私たちは、ファイルサーバについて、「見つかるなら整理は不要」という命題を掲げました。
これは、ファイルサーバに保存されるのが、モノではなく情報であるということに大きく依存しています。

整理整頓とひとまとめに呼ばれますが、この言葉は下記の2つに分解できます。
「整理」=必要なものと不要なものとを分類して、不要なものを捨てる
「整頓」=必要なものが必要なときに見つかる状態を維持すること
それぞれについて、情報が持つ性質を踏まえて考えてみましょう。

情報は、場所を取らない。邪魔にならない。だから整理しなくても大丈夫

モノは溜め込めば場所を取り、かならず邪魔になります。
仕事の動線を妨げるようになりますから、無駄なモノは速やかに整理する(捨てる)必要があります。

しかし、情報は、相当大量に蓄積しても場所を取りません。
ファイルサーバのフォルダ階層の奥底にどれだけ大量のファイルがあっても
そのフォルダを開かないユーザにとっては全く邪魔になりません。

したがって、情報を蓄積するファイルサーバにおいては、
モノを扱うときほどに、整理の必要性は無いのです。

確かに、ファイルサーバのディスク使用量は増えますが、ハードディスクドライブの
容量あたり単価は常に下がり続けていますので、一切の整理(削除)を行わずに
単調に蓄積しつづけても十分なだけのストレージ空間を維持することは、全く非現実的ではありません。

情報の「整頓」は、検索エンジンの助けを借りれば大幅に簡略化できる

物理的な実体を持つ「モノ」の場合に、整頓とは
ほぼ、「定位置を決め、周知して、そこに置くこと。使ったら戻すこと。」
と同義です。

これは、同時に二つの場所に存在できないという、モノの性質があってのことです。
使って使いっぱなしで戻さない人がいれば、必要なモノはすぐに紛失してしまいます。
しかし、情報にはモノと異なり、複製・同時参照が簡単で、使っても減らない・無くならない、
という性質があります。利用者の数だけ複製して使い放題ですから、
「使ったら戻すこと。

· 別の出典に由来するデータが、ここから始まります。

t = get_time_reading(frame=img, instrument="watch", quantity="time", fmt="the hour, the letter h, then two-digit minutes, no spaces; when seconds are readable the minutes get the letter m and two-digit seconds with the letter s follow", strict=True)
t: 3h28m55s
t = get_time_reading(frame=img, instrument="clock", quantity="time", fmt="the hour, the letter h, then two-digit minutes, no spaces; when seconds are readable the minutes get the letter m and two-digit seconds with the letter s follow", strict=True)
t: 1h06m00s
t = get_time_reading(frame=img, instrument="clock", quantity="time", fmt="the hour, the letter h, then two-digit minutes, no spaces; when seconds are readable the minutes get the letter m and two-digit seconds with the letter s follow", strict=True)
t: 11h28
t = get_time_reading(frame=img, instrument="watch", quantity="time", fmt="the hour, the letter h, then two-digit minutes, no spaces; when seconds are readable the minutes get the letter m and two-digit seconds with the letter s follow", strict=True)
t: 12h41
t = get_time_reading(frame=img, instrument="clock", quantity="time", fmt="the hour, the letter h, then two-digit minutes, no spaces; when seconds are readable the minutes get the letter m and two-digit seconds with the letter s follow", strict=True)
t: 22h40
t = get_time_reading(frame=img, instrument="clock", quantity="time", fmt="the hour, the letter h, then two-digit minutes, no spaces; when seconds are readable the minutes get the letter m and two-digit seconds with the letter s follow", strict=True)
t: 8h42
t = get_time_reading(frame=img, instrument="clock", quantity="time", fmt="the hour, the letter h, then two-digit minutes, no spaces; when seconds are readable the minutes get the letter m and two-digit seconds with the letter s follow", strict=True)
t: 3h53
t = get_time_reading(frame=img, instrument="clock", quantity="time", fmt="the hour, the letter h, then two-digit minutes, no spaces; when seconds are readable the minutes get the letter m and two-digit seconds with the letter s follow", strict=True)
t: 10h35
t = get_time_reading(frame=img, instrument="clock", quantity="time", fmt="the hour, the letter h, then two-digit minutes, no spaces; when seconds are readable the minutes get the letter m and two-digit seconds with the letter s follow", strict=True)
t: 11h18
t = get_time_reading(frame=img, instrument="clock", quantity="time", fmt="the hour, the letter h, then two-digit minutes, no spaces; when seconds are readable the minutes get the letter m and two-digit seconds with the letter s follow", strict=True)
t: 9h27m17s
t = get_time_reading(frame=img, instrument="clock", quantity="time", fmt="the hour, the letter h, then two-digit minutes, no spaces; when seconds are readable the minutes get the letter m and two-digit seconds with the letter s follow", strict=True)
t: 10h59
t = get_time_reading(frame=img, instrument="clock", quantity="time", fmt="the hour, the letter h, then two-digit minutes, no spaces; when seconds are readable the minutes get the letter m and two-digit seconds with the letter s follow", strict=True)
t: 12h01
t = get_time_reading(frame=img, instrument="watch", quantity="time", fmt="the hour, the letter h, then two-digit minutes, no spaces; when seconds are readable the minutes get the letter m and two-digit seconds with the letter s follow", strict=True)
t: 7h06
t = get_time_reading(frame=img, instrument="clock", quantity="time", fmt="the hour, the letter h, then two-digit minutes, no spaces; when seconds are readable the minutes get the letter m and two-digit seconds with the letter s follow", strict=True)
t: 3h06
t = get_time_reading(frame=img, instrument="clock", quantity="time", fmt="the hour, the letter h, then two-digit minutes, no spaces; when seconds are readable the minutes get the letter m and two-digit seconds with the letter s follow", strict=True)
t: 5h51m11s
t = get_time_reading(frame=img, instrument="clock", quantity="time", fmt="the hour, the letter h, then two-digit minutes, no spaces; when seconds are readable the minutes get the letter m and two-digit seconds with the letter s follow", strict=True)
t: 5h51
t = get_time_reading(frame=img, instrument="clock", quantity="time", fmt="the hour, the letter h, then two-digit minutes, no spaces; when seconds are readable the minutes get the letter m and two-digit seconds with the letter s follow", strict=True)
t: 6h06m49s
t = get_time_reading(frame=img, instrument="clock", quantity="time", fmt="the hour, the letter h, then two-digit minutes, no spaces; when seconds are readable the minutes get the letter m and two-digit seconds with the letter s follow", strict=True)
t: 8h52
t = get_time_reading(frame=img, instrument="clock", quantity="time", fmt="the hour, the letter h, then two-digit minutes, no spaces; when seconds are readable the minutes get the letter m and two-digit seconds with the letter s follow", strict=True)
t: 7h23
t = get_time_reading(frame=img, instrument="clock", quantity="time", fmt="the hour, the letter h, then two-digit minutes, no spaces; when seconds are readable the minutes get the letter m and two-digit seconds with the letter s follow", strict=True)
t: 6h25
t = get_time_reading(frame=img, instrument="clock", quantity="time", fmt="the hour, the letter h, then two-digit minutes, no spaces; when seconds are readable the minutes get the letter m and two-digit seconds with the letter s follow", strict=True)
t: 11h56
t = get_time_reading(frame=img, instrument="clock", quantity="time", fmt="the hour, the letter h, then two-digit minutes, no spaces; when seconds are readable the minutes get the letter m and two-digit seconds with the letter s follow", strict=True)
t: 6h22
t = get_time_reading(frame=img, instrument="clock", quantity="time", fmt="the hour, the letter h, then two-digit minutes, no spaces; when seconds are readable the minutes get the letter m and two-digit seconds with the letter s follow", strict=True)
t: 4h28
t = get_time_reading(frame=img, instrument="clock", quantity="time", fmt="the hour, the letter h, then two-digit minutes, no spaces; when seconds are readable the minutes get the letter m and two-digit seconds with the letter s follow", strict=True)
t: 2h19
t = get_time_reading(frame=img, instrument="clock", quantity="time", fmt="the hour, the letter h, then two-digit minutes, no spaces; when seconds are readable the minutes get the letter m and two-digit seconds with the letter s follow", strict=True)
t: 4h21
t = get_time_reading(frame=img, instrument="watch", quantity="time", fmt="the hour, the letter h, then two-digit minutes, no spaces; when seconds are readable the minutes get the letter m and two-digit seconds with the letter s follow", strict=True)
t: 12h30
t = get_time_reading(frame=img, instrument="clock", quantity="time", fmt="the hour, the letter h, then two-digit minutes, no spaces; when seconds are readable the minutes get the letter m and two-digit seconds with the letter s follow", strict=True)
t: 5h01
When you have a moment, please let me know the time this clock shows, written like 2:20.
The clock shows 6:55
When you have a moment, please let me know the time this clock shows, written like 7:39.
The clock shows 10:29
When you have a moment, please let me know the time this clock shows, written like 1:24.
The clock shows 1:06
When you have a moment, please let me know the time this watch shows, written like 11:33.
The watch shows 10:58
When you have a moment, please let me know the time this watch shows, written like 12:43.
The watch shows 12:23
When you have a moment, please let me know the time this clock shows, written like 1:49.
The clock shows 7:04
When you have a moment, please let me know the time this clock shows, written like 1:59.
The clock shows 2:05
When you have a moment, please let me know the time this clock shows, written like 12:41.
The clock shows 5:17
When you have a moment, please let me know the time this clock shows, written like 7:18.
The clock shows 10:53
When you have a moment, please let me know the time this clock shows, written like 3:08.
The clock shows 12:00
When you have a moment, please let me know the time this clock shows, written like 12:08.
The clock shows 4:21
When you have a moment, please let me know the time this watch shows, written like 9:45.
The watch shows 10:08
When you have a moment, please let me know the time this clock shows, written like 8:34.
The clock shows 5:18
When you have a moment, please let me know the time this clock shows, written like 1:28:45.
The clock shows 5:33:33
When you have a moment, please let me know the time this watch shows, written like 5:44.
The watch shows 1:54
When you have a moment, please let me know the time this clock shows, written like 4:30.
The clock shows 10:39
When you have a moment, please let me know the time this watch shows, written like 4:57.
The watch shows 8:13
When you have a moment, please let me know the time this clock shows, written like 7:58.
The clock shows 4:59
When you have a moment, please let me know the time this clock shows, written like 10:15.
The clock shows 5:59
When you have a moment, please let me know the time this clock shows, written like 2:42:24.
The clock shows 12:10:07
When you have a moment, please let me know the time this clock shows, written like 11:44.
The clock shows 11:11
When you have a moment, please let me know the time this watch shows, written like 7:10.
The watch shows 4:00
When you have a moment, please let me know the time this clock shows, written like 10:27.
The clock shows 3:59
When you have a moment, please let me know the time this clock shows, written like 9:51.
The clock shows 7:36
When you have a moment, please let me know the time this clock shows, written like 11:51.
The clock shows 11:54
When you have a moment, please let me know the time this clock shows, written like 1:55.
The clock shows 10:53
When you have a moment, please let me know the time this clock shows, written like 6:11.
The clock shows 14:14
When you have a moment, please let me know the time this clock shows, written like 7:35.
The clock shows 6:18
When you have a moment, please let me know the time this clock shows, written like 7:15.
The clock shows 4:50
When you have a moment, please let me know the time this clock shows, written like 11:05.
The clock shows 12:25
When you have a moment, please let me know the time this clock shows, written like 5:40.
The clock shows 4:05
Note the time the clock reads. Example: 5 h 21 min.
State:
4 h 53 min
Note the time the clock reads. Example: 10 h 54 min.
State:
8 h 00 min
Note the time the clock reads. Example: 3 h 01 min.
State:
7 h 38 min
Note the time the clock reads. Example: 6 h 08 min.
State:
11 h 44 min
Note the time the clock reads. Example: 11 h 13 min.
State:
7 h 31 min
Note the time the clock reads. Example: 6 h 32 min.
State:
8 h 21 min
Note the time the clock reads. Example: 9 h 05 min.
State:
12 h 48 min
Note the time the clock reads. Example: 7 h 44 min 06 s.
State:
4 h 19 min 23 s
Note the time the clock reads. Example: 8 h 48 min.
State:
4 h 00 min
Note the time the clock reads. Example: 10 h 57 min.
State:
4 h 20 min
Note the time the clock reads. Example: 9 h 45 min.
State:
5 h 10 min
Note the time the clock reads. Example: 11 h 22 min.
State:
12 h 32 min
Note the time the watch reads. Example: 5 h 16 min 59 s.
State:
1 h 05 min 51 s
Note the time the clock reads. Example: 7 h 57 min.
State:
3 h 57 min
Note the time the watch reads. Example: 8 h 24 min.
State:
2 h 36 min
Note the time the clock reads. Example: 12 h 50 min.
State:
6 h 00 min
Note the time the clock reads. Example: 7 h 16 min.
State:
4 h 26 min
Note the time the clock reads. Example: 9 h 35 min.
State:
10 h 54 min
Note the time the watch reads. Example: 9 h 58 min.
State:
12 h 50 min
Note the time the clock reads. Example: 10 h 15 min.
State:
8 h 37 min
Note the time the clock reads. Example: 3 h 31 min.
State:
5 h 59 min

」という従来のモノの整頓に関するルールは無意味なものとなります。

代わって情報の「整頓」の中核をなすのは、
必要なときに必要な情報が見つかるよう、適切な検索システムを構築することとなります。

従来のモノの整頓方法は、「定位置を関係者全員が記憶する」ことに依存していましたが、
現代の情報の整頓においては、個人の記憶能力への依存が少なく、
検索スピードや検索精度(漏れの無さなど)に優れる検索システムを構築することが可能です。
人間の記憶能力は有限で高価な資源ですから、無駄使いしない方が良いのです。

また、「定位置を作る」ことにかける手間すらも、無駄になる可能性があります。
私達も10年ほど前まで、よく使うWebサイトのURLを、ブラウザのお気に入りに多数登録していました。
しかし、ブラウザの検索バーですぐに検索できるようになった今では、
ブックマークに登録する手間・整理する手間が面倒になり、めったにお気に入り登録しなくなりました。